## What is expected
Please work out how many of the lines below include "zero". Only the number should be given.

Saved entries:
==============================

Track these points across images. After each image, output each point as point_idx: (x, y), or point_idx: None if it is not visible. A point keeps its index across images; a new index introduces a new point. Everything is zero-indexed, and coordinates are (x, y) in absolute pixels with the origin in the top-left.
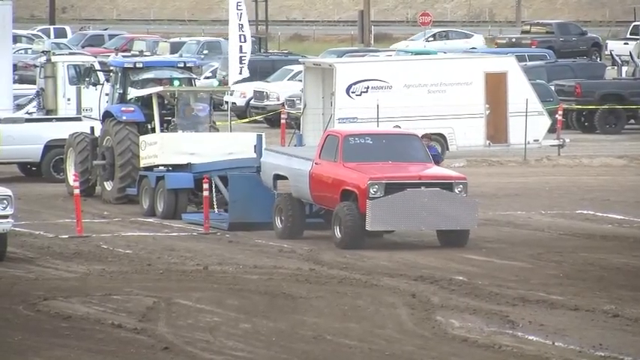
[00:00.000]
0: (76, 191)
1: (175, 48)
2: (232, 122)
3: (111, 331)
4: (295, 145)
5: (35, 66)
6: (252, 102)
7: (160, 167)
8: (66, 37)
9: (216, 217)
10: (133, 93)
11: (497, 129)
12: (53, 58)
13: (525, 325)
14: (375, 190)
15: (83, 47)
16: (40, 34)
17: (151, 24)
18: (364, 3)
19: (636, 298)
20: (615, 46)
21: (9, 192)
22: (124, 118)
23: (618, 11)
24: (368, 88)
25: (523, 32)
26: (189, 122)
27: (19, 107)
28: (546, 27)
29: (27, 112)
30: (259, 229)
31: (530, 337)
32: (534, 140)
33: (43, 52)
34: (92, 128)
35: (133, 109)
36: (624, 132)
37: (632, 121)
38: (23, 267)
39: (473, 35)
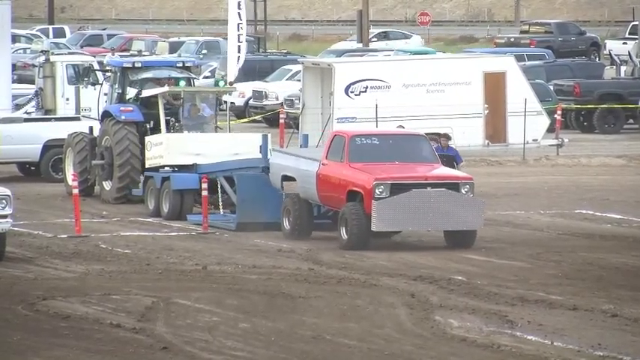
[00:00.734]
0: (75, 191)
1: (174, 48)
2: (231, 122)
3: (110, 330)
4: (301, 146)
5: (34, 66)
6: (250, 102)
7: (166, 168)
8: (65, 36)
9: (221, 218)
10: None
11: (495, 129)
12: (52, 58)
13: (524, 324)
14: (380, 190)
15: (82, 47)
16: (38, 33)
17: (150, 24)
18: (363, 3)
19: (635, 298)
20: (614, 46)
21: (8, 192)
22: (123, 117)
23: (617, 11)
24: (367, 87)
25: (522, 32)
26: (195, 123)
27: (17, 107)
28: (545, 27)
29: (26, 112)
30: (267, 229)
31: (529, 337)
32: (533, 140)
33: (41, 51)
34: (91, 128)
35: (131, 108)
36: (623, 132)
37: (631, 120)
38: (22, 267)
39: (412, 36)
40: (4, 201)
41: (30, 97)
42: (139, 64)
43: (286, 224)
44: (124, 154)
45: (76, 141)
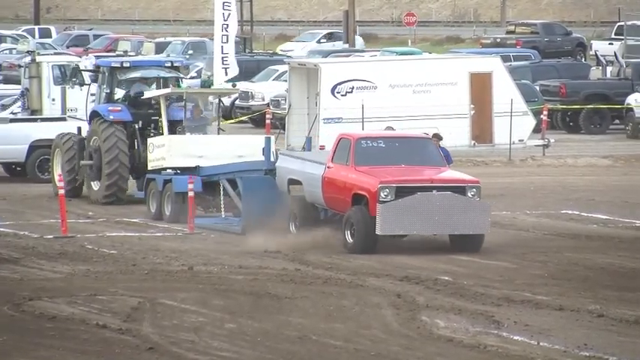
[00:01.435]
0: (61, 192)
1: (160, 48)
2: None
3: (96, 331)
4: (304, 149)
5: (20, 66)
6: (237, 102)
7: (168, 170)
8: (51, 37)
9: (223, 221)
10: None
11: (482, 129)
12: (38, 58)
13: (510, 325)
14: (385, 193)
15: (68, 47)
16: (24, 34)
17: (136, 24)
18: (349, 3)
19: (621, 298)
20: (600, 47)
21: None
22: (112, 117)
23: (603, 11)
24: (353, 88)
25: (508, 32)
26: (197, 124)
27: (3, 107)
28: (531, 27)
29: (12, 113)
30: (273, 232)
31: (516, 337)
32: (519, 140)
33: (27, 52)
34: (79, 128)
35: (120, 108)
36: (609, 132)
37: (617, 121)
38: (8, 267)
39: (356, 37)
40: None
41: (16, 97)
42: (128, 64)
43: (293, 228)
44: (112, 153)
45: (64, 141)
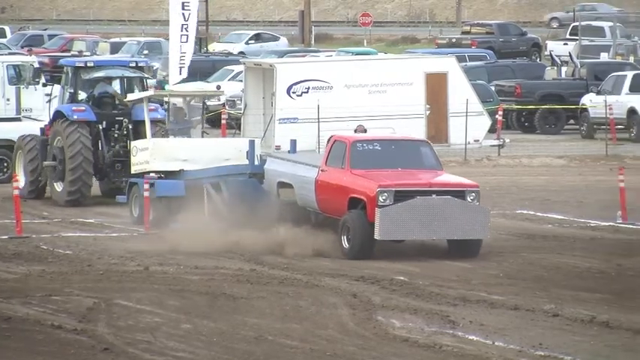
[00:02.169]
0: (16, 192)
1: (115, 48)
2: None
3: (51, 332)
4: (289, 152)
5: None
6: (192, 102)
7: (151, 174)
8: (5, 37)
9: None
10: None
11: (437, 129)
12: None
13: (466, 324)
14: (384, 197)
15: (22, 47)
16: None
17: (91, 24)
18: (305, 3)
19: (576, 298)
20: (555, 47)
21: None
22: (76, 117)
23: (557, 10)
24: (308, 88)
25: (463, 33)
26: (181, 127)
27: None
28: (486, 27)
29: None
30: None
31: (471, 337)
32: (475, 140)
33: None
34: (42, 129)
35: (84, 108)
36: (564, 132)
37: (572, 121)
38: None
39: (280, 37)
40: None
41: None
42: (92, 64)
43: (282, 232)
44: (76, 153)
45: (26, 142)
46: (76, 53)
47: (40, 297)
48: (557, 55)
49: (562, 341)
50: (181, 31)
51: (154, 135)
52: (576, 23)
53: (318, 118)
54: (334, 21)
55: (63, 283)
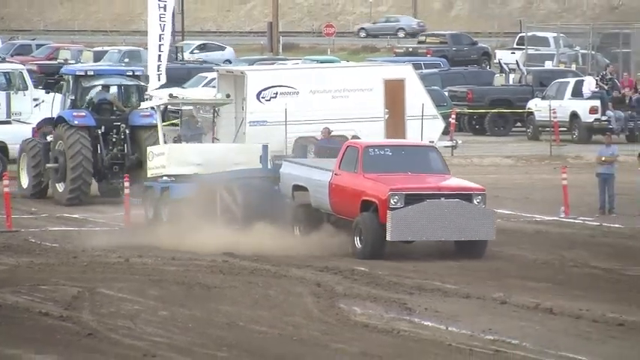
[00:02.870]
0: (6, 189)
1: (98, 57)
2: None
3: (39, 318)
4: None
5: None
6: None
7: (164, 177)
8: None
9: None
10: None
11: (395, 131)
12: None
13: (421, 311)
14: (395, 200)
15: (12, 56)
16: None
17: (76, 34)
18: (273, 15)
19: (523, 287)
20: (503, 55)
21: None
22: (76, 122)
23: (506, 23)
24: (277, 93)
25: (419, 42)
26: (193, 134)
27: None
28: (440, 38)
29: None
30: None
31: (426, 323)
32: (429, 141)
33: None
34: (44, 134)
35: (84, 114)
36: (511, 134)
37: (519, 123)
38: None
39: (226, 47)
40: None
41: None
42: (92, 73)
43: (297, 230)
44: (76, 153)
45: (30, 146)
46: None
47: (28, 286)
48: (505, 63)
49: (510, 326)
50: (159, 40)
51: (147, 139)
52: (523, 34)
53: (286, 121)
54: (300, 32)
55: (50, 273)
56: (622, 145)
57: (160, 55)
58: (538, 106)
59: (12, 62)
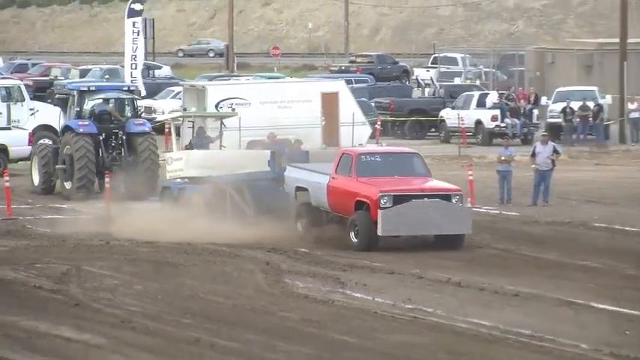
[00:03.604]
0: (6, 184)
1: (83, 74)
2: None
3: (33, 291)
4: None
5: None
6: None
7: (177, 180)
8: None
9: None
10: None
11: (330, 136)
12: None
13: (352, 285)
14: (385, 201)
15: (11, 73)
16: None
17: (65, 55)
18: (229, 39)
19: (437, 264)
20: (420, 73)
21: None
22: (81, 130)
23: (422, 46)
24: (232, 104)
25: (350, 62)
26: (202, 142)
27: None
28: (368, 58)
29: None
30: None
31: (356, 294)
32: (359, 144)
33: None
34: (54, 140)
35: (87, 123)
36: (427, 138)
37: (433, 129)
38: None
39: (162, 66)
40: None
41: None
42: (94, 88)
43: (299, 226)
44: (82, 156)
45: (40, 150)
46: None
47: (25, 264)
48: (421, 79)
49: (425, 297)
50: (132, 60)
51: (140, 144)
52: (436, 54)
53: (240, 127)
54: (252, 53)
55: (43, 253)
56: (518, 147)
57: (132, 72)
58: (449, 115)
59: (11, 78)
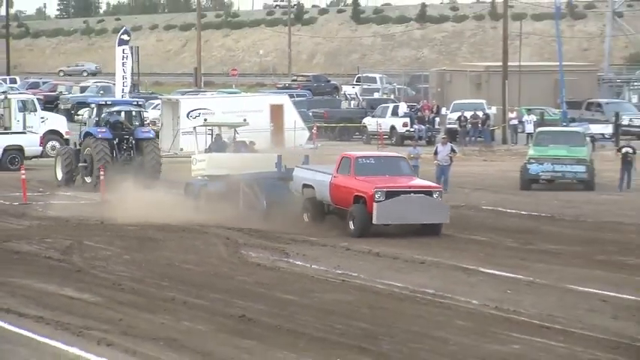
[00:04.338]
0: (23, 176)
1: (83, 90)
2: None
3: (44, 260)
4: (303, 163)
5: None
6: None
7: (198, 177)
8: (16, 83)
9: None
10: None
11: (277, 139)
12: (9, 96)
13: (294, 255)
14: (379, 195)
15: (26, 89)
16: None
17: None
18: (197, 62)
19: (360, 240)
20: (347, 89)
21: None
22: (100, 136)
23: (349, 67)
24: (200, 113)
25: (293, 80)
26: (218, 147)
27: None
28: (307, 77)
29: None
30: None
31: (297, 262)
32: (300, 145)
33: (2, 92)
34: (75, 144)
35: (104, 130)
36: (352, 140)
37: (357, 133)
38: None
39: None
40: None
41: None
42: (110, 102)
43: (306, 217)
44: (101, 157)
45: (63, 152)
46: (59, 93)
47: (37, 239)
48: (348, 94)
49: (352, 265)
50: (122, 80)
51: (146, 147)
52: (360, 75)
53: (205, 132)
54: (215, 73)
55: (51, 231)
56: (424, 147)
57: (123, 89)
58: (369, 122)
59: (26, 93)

==============================

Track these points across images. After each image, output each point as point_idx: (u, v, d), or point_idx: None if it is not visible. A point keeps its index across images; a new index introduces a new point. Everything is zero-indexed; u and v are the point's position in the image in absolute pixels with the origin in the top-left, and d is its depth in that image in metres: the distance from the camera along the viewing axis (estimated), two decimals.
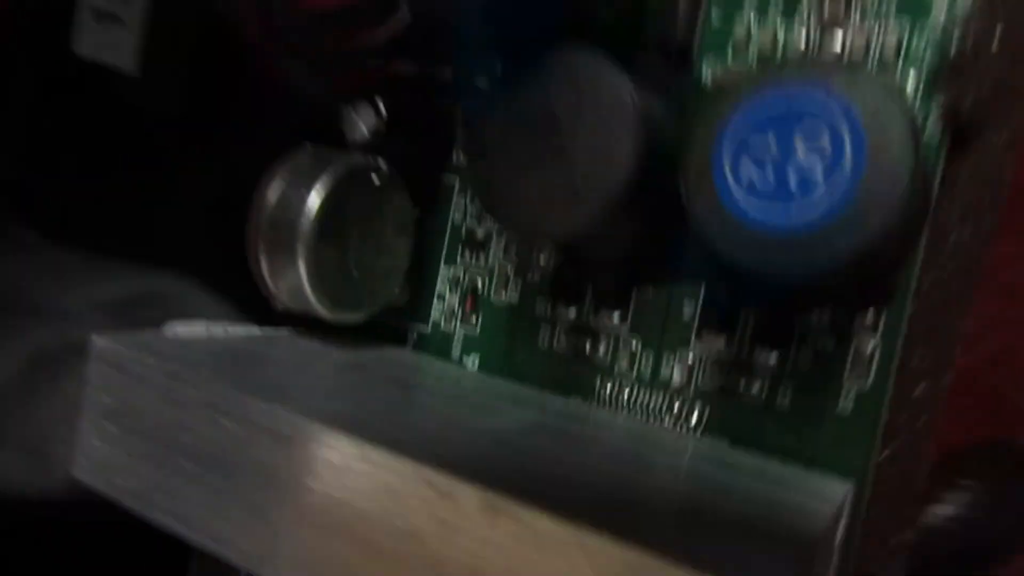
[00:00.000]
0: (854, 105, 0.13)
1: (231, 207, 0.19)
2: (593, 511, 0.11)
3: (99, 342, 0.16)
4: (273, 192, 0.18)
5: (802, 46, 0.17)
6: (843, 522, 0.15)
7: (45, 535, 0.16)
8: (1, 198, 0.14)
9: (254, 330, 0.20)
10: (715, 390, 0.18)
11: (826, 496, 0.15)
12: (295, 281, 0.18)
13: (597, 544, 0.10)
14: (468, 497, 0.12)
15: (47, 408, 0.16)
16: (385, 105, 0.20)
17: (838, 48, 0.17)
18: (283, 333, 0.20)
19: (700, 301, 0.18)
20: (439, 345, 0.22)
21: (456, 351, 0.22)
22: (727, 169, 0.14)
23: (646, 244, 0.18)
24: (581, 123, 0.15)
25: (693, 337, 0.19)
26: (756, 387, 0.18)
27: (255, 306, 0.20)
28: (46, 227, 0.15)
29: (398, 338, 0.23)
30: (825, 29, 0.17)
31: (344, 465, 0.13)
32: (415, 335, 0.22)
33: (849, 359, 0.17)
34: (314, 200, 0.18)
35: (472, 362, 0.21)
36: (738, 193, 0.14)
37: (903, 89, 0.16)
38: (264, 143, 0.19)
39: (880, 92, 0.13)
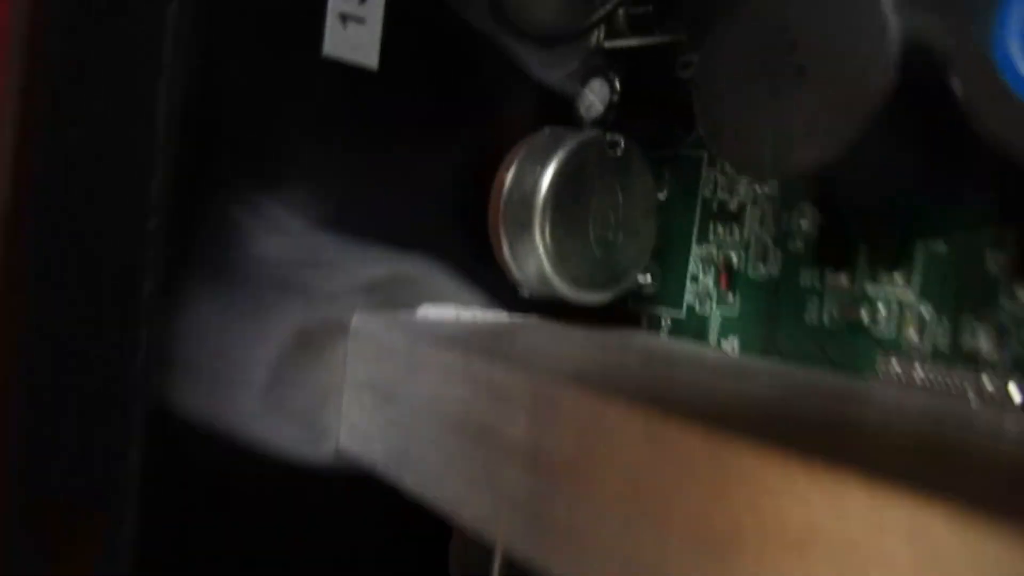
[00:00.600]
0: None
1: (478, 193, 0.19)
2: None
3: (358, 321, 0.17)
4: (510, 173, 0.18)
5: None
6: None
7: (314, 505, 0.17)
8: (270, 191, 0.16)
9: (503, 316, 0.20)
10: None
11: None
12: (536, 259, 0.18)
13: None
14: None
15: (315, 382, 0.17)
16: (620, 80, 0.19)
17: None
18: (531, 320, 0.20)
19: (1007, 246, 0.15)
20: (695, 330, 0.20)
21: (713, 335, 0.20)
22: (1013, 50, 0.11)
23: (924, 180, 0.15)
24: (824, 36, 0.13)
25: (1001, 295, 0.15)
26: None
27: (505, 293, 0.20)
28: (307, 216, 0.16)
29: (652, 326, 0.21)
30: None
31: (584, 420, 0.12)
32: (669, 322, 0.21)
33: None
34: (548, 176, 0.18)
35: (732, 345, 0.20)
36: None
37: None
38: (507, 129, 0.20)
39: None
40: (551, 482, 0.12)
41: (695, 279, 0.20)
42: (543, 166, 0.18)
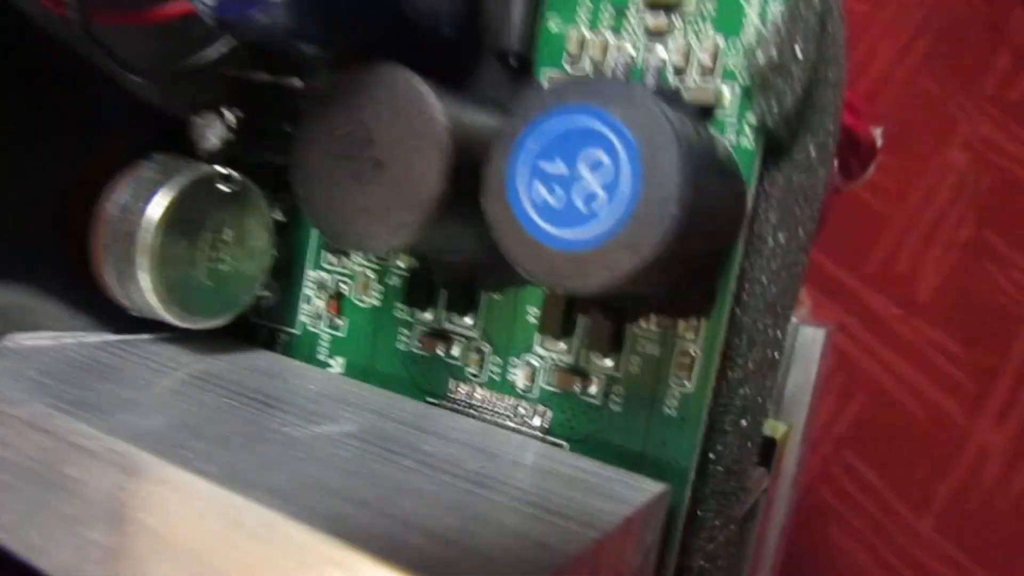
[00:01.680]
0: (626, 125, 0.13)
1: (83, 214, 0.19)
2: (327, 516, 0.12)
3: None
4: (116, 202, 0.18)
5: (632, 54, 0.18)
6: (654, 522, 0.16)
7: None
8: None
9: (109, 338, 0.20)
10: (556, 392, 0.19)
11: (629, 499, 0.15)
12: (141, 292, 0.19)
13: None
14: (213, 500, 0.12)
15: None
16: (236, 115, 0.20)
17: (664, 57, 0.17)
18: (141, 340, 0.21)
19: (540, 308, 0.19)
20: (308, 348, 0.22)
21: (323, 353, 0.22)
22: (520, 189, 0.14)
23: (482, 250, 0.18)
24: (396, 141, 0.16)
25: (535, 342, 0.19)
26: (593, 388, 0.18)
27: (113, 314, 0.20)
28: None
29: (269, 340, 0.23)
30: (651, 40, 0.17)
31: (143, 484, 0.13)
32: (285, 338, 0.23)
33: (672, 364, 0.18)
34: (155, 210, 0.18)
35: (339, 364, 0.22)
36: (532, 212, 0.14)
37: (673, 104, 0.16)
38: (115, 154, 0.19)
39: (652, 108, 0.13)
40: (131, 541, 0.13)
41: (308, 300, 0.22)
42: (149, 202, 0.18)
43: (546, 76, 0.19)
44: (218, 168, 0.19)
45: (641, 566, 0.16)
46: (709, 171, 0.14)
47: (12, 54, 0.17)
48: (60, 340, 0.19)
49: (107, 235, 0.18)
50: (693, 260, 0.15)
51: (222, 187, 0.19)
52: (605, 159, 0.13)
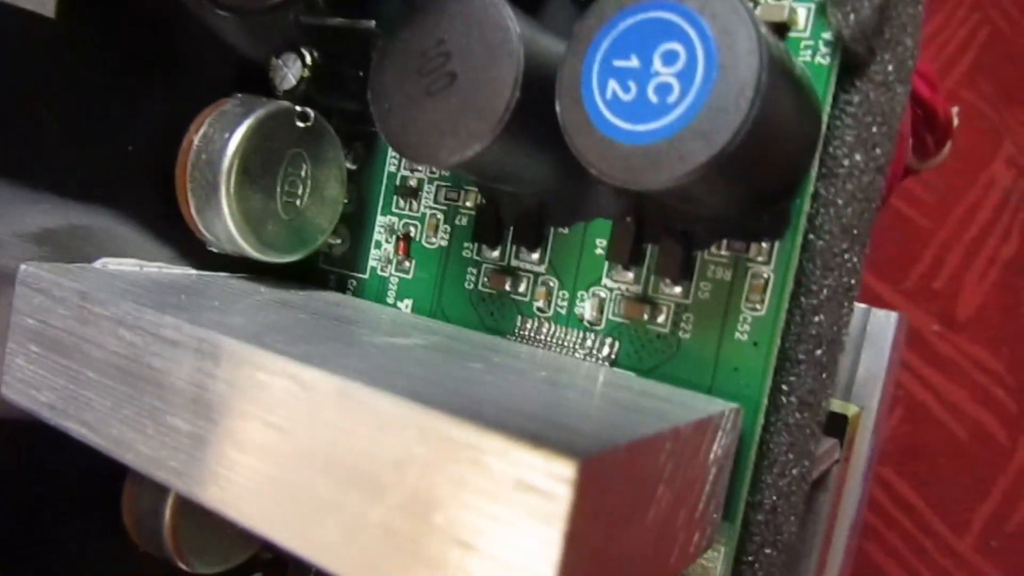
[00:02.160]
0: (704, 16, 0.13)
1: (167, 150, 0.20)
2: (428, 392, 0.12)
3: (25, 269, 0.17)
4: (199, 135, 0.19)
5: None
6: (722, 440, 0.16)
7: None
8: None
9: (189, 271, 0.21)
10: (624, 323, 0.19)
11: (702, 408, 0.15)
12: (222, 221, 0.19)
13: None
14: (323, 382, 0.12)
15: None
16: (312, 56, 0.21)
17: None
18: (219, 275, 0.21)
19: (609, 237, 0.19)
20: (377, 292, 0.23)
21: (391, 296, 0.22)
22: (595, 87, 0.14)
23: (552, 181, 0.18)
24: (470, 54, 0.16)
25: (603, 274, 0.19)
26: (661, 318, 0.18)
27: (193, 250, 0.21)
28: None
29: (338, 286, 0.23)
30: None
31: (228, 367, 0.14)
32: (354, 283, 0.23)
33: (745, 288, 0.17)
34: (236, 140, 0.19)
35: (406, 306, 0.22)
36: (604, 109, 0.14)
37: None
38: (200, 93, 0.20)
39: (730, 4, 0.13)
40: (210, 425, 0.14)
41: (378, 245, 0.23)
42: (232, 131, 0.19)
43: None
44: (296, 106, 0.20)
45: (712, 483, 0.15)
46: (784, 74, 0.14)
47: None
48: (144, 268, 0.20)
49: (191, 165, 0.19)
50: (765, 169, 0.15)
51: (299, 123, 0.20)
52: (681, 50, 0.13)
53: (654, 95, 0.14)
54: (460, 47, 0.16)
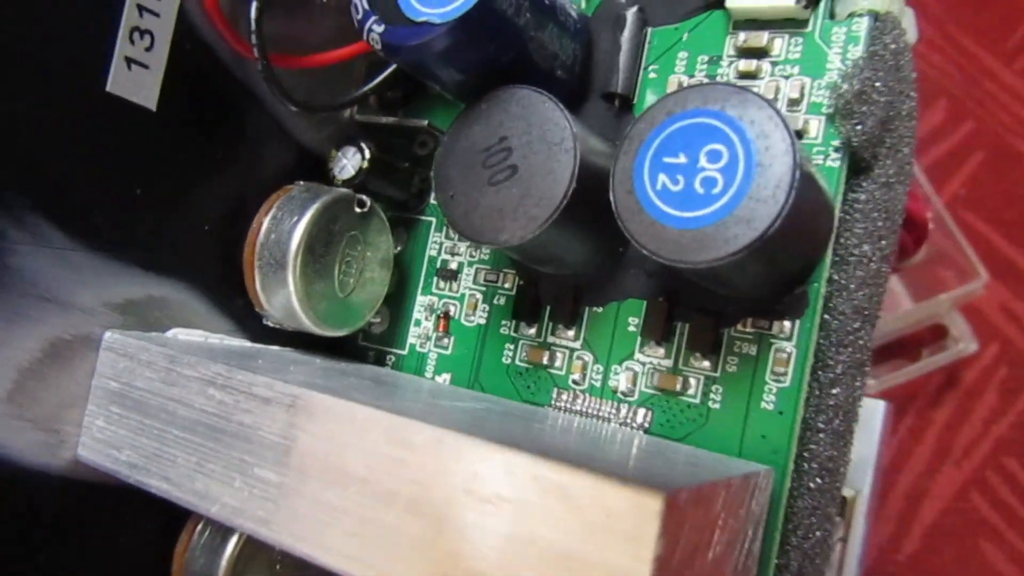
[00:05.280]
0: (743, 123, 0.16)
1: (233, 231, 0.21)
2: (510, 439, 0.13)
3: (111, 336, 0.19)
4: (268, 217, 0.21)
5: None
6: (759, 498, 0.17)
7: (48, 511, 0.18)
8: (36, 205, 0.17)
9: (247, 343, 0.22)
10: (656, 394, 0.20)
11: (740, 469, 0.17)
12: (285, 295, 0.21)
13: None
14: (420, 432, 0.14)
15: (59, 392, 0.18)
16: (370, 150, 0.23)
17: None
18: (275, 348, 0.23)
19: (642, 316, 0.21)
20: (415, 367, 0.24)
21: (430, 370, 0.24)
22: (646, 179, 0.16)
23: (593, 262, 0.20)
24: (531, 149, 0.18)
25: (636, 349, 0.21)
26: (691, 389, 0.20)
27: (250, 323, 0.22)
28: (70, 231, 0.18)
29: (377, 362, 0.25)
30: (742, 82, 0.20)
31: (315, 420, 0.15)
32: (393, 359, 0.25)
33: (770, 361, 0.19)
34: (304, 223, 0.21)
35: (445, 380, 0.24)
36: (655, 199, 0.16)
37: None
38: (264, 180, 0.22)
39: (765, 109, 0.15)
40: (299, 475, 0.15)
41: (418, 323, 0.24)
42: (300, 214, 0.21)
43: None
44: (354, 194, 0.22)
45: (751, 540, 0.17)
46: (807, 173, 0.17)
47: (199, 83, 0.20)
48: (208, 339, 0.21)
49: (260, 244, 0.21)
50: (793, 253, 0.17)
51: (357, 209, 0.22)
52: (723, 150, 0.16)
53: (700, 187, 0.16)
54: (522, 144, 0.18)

==============================

## Answer section
2